Your instructions: State how many lines in the rows below contain the string "nsfocus", giving only the number.

(Source records)
■ ■ ■
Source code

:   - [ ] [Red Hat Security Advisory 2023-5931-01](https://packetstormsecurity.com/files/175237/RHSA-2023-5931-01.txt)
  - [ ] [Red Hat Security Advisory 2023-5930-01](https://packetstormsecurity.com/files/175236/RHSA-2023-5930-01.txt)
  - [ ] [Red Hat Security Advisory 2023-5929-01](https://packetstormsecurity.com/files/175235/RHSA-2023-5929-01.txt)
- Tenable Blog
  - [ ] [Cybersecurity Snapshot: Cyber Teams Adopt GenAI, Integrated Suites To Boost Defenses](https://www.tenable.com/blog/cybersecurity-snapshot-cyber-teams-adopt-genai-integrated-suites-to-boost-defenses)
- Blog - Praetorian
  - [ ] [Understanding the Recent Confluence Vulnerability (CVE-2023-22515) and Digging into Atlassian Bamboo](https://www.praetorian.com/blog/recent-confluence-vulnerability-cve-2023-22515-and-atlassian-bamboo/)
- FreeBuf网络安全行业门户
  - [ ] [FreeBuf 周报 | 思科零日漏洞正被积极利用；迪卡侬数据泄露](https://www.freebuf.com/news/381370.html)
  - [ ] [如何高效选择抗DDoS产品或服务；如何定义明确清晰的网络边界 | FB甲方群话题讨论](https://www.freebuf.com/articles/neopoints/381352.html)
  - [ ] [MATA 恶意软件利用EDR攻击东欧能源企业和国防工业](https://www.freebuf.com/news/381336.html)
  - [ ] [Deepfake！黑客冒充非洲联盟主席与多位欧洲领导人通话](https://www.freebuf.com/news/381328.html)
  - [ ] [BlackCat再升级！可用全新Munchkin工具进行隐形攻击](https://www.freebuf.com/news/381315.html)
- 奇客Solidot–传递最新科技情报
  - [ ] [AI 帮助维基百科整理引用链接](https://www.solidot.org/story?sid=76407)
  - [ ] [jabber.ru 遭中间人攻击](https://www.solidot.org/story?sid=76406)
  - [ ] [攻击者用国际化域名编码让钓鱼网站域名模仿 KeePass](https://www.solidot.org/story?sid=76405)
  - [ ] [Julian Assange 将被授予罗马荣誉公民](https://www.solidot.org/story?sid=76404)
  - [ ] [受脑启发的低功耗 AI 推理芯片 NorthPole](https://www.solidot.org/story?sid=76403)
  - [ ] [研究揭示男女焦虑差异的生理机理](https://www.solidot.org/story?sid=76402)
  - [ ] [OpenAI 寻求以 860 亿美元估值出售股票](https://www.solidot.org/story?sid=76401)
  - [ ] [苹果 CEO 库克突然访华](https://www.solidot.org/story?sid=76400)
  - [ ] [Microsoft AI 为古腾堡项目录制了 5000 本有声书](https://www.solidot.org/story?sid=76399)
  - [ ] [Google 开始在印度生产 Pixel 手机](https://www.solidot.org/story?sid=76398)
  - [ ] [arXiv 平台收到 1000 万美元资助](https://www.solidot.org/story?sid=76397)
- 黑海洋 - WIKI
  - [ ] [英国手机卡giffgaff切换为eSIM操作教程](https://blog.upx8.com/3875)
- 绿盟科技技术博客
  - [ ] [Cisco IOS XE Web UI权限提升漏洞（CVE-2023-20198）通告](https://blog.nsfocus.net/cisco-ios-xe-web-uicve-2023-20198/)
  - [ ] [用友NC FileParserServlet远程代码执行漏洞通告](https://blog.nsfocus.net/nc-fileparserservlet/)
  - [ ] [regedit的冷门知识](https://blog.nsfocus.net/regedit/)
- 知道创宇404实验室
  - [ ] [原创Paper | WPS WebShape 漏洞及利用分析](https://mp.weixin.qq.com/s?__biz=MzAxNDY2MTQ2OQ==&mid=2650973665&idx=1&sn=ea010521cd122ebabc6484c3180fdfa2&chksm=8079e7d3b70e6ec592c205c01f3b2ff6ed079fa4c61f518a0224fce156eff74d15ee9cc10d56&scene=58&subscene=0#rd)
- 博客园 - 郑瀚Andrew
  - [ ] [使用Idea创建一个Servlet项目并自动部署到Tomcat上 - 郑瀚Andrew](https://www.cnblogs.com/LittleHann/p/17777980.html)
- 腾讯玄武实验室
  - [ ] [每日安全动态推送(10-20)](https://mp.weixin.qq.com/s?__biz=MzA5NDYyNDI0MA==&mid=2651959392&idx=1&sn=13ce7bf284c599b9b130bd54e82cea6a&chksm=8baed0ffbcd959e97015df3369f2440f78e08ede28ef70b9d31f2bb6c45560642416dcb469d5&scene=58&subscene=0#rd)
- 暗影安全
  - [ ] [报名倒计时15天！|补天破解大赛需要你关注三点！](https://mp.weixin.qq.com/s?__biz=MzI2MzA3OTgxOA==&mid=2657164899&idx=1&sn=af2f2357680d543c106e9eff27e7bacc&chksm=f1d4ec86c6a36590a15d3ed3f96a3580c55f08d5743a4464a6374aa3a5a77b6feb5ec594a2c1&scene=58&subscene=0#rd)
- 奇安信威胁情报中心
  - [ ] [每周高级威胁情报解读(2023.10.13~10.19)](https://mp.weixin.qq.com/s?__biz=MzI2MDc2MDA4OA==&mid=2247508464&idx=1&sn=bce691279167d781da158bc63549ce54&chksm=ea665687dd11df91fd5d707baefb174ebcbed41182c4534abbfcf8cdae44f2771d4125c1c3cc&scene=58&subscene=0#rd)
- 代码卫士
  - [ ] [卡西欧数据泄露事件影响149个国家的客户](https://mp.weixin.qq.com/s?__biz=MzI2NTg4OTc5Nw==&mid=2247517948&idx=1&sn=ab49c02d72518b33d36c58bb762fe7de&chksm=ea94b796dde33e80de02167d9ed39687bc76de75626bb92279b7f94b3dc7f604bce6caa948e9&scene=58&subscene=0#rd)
■ ■ ■
Task solution: 3